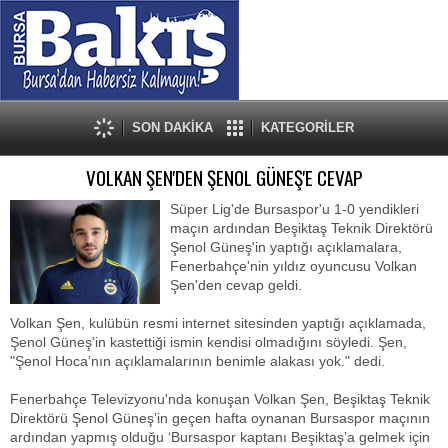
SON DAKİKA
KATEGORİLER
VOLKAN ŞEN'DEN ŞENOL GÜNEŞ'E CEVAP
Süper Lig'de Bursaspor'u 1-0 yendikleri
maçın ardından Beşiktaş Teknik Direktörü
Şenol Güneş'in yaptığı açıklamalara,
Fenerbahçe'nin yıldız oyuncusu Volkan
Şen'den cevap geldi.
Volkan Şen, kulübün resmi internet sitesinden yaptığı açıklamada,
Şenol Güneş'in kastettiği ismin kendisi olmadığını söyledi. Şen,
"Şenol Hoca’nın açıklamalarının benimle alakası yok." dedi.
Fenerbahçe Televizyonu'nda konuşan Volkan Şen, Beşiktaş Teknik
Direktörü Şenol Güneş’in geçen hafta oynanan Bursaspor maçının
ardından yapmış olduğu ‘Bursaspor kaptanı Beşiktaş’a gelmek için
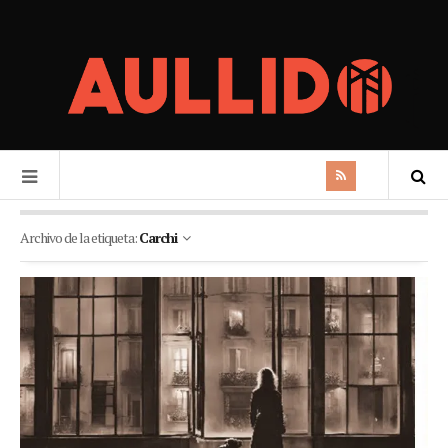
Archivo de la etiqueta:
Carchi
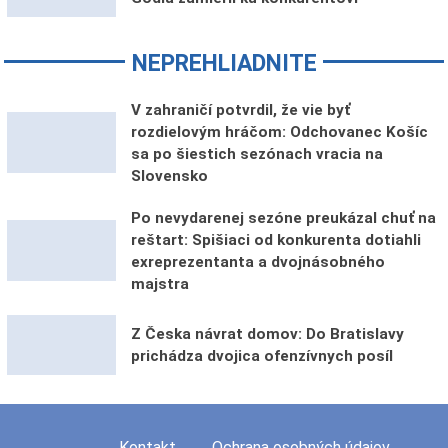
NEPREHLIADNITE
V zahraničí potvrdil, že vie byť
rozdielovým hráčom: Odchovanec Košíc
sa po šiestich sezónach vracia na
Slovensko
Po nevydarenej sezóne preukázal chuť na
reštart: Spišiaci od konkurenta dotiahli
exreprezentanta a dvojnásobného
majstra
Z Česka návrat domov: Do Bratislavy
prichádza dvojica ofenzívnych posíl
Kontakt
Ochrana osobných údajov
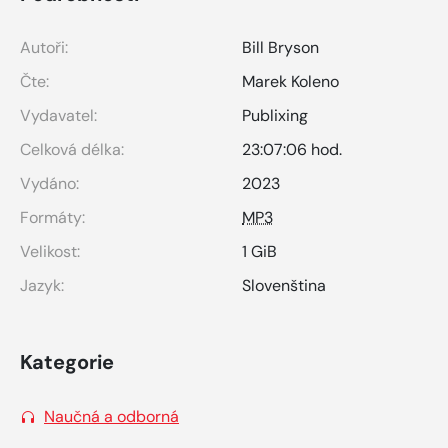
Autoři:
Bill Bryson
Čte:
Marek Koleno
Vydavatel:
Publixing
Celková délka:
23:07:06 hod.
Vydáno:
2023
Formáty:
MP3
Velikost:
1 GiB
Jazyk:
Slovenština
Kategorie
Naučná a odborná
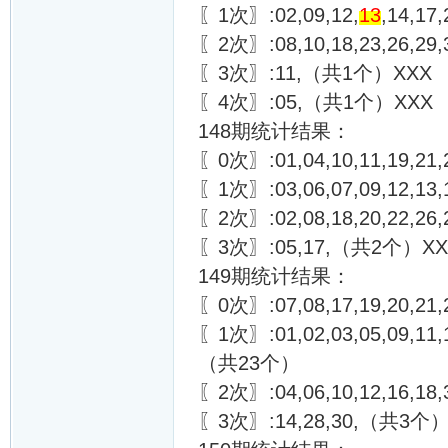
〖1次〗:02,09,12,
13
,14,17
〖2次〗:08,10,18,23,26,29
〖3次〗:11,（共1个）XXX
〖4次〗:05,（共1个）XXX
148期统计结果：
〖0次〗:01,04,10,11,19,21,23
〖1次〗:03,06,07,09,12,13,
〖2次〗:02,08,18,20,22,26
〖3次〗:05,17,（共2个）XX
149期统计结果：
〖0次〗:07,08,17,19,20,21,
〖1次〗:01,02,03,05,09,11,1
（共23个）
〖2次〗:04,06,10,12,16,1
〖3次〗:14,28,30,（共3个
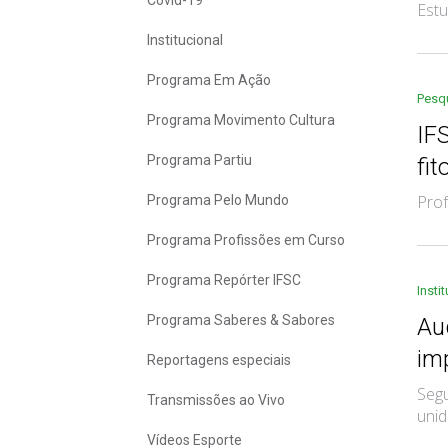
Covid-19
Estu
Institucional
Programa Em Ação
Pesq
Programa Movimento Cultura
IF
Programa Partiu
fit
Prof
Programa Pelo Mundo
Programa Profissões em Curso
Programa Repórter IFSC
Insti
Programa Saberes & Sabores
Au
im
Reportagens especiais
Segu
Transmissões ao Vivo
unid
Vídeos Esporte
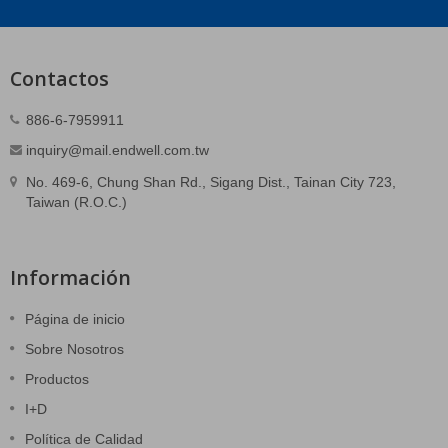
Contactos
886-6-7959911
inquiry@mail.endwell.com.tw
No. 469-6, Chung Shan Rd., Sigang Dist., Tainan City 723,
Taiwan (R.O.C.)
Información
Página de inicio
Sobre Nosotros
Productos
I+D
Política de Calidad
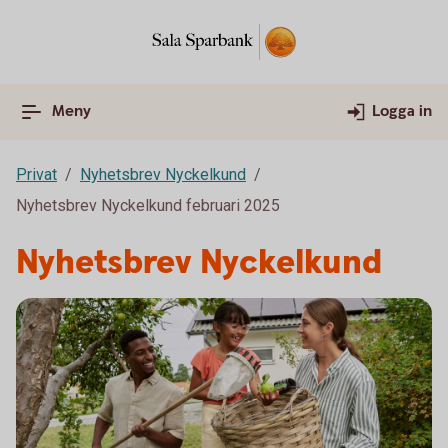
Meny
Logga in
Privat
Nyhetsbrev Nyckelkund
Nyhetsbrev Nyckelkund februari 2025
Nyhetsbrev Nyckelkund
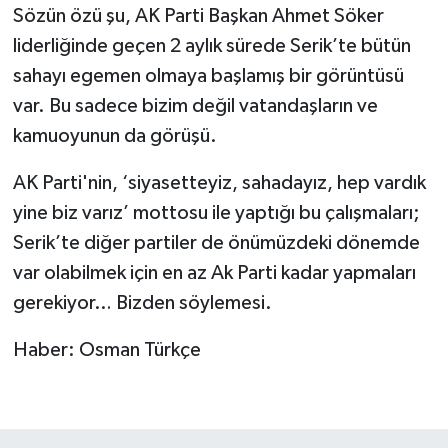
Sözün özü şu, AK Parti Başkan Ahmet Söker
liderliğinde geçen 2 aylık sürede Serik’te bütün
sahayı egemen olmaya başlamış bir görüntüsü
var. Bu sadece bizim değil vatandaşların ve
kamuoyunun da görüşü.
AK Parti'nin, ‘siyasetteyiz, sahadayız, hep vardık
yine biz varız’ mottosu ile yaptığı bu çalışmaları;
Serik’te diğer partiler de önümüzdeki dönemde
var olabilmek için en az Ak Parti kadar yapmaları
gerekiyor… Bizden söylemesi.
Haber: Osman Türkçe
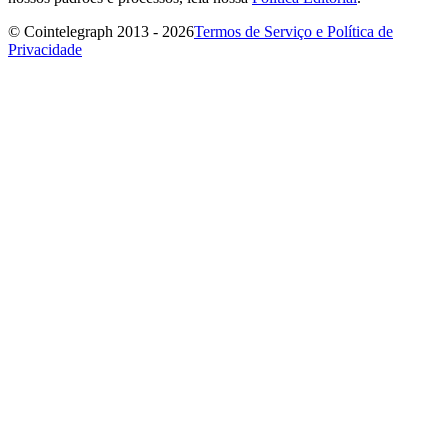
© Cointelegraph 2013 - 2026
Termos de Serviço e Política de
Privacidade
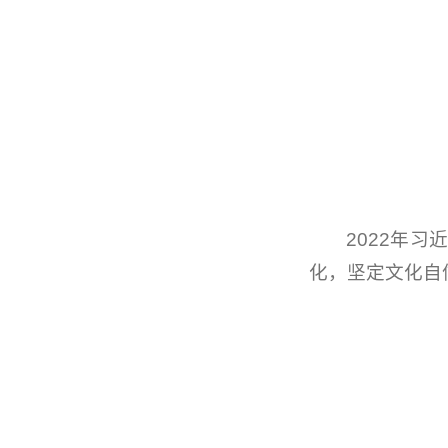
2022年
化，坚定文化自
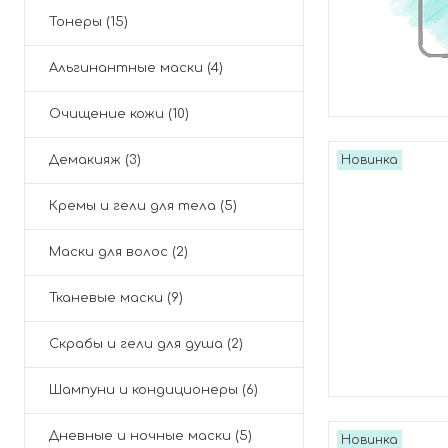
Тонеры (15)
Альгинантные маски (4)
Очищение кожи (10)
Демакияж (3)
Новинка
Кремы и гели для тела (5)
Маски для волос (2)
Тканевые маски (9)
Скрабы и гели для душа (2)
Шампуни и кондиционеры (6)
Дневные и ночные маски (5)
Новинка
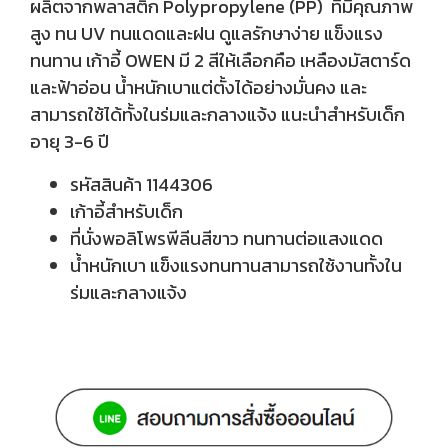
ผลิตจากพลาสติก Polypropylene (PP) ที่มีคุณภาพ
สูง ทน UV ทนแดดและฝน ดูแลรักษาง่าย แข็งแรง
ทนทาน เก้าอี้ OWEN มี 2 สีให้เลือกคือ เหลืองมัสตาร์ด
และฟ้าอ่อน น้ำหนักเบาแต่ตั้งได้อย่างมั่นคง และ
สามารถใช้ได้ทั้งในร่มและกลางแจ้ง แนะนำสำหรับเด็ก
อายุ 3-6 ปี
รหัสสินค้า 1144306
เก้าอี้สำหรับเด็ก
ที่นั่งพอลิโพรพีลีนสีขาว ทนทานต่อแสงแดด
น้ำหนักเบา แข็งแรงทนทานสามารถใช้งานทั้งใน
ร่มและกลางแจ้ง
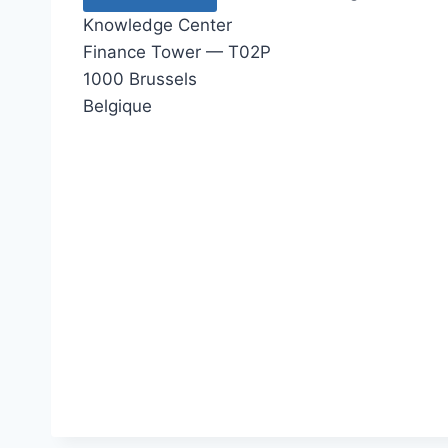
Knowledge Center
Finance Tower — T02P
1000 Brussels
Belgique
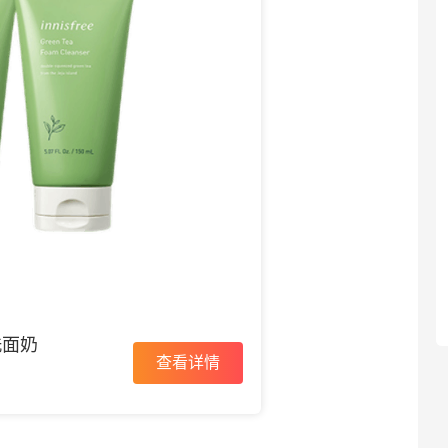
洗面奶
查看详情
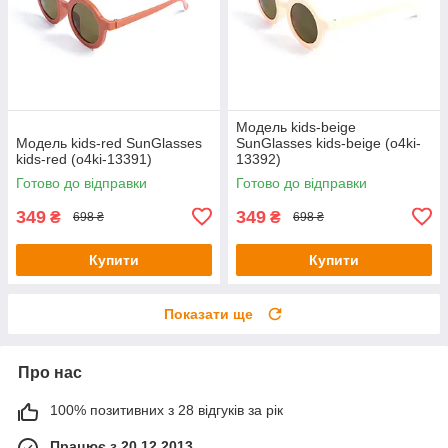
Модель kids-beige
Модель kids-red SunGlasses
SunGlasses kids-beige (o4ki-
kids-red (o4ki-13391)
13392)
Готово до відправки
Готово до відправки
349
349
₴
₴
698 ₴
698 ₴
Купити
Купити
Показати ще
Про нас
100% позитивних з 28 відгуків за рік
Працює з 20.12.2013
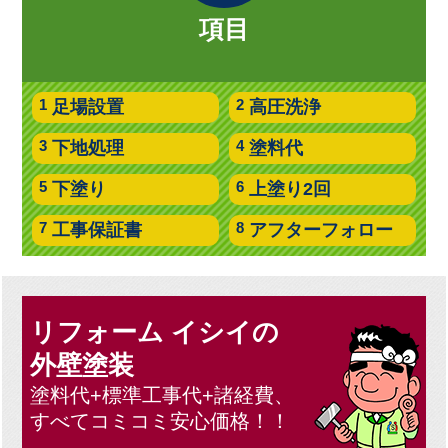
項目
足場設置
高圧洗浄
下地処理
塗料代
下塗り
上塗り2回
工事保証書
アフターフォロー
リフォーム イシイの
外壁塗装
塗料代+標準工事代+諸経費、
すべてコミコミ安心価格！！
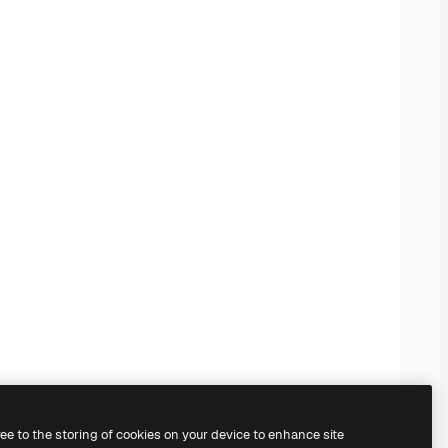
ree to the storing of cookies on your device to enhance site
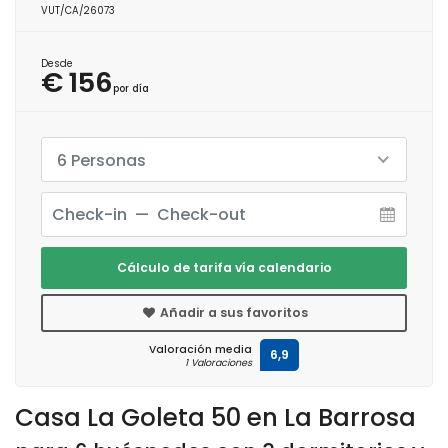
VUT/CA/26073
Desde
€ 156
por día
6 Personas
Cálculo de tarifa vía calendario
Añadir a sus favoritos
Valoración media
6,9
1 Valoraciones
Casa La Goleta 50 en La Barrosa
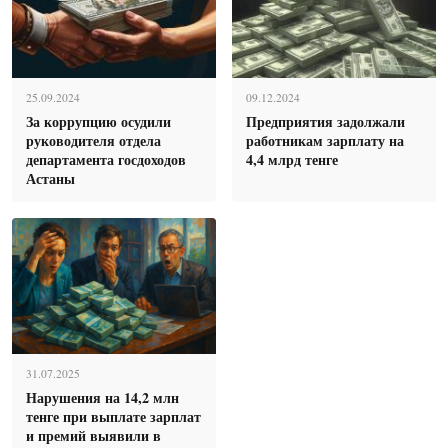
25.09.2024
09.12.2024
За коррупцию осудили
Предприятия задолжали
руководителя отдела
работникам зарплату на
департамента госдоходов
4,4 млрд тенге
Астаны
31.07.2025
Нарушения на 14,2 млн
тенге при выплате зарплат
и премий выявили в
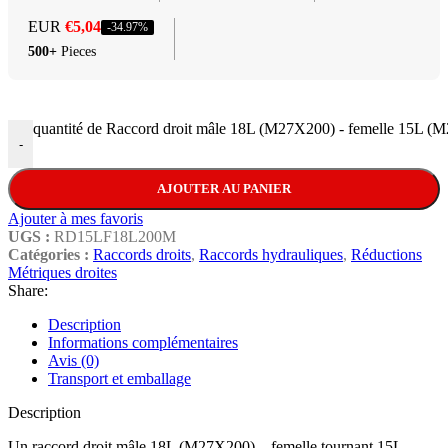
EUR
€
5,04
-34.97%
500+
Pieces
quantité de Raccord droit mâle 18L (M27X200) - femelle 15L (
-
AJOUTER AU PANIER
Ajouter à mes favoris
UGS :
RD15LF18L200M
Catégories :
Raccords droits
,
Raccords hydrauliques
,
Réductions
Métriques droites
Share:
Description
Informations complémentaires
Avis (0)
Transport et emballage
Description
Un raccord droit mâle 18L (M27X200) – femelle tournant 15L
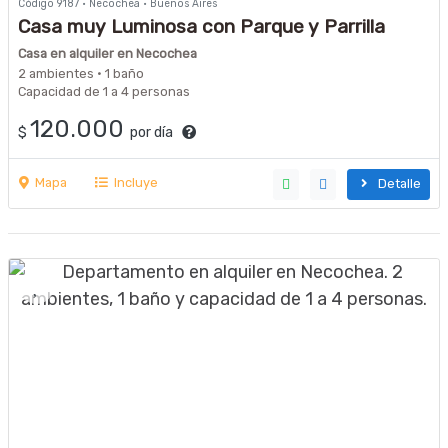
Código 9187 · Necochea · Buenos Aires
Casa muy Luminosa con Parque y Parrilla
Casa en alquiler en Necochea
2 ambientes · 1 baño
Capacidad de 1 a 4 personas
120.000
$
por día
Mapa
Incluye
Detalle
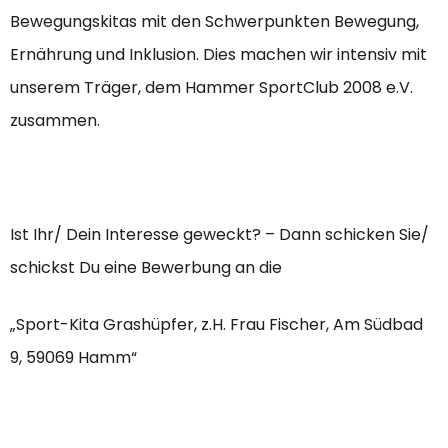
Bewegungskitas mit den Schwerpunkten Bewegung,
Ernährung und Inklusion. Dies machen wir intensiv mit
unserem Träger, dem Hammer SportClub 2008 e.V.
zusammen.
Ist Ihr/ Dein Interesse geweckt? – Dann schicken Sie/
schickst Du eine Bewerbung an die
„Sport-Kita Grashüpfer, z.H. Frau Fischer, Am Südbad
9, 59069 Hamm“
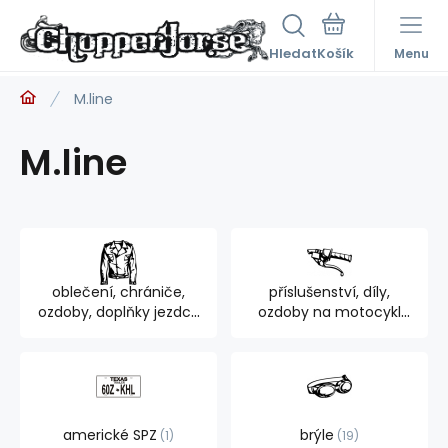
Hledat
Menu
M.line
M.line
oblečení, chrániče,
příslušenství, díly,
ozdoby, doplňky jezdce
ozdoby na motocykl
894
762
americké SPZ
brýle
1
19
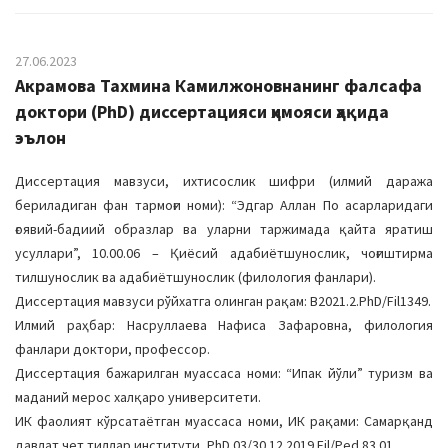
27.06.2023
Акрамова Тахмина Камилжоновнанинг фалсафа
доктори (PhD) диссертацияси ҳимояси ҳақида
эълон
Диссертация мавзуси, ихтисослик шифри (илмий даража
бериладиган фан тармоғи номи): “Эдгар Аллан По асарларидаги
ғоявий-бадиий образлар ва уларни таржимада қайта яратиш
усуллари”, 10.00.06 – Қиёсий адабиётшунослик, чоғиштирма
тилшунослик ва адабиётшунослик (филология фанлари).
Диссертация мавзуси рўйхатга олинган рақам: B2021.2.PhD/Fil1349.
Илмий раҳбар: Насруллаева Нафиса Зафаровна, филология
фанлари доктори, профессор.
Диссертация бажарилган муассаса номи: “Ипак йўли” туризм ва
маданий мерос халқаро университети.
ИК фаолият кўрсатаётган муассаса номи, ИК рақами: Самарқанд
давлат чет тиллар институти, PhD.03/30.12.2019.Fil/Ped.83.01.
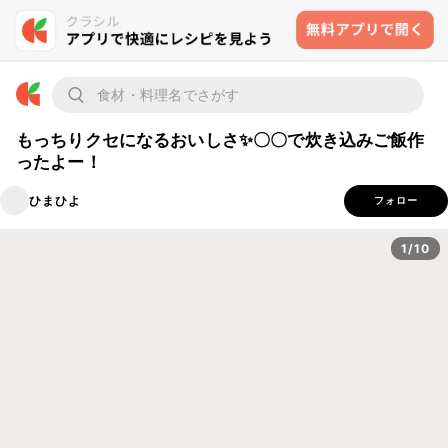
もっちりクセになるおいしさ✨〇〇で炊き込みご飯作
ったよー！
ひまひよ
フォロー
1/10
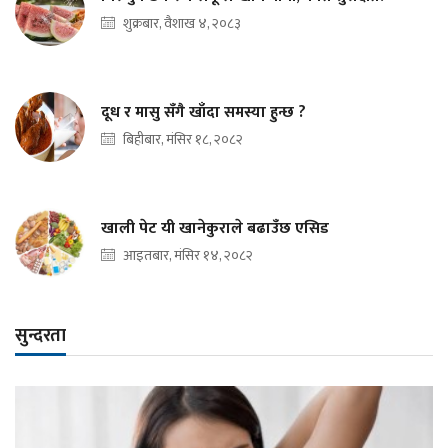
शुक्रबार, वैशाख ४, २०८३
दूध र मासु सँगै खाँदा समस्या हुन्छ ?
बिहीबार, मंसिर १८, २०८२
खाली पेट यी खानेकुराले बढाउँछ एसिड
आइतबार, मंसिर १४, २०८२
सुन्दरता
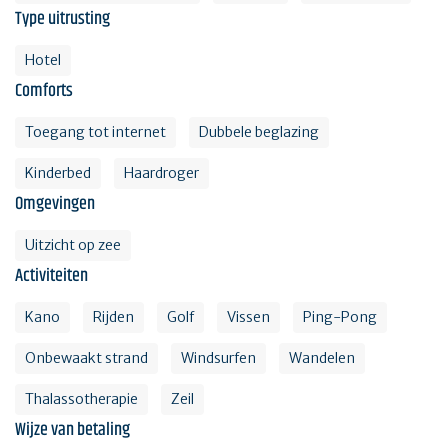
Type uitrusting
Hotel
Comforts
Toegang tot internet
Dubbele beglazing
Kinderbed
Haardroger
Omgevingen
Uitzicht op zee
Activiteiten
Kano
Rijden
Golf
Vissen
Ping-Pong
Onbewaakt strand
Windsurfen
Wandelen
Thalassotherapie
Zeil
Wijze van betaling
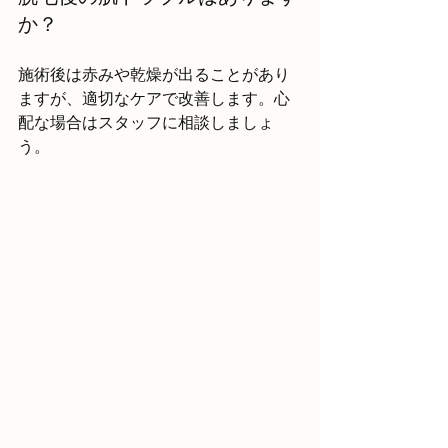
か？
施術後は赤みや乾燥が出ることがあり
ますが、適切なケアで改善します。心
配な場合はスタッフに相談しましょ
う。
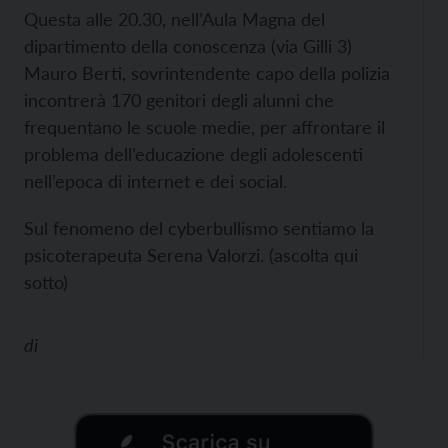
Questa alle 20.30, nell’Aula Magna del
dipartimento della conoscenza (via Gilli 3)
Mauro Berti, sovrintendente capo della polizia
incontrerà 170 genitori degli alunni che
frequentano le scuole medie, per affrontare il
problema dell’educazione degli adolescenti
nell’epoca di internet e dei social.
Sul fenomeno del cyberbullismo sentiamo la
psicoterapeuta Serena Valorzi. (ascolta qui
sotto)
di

##########

- [To do] For this exercise, find all lines in the records containing the word "Política" and copy them.

- [Answer space]
Política de Calidad
Termos de Serviço e Política de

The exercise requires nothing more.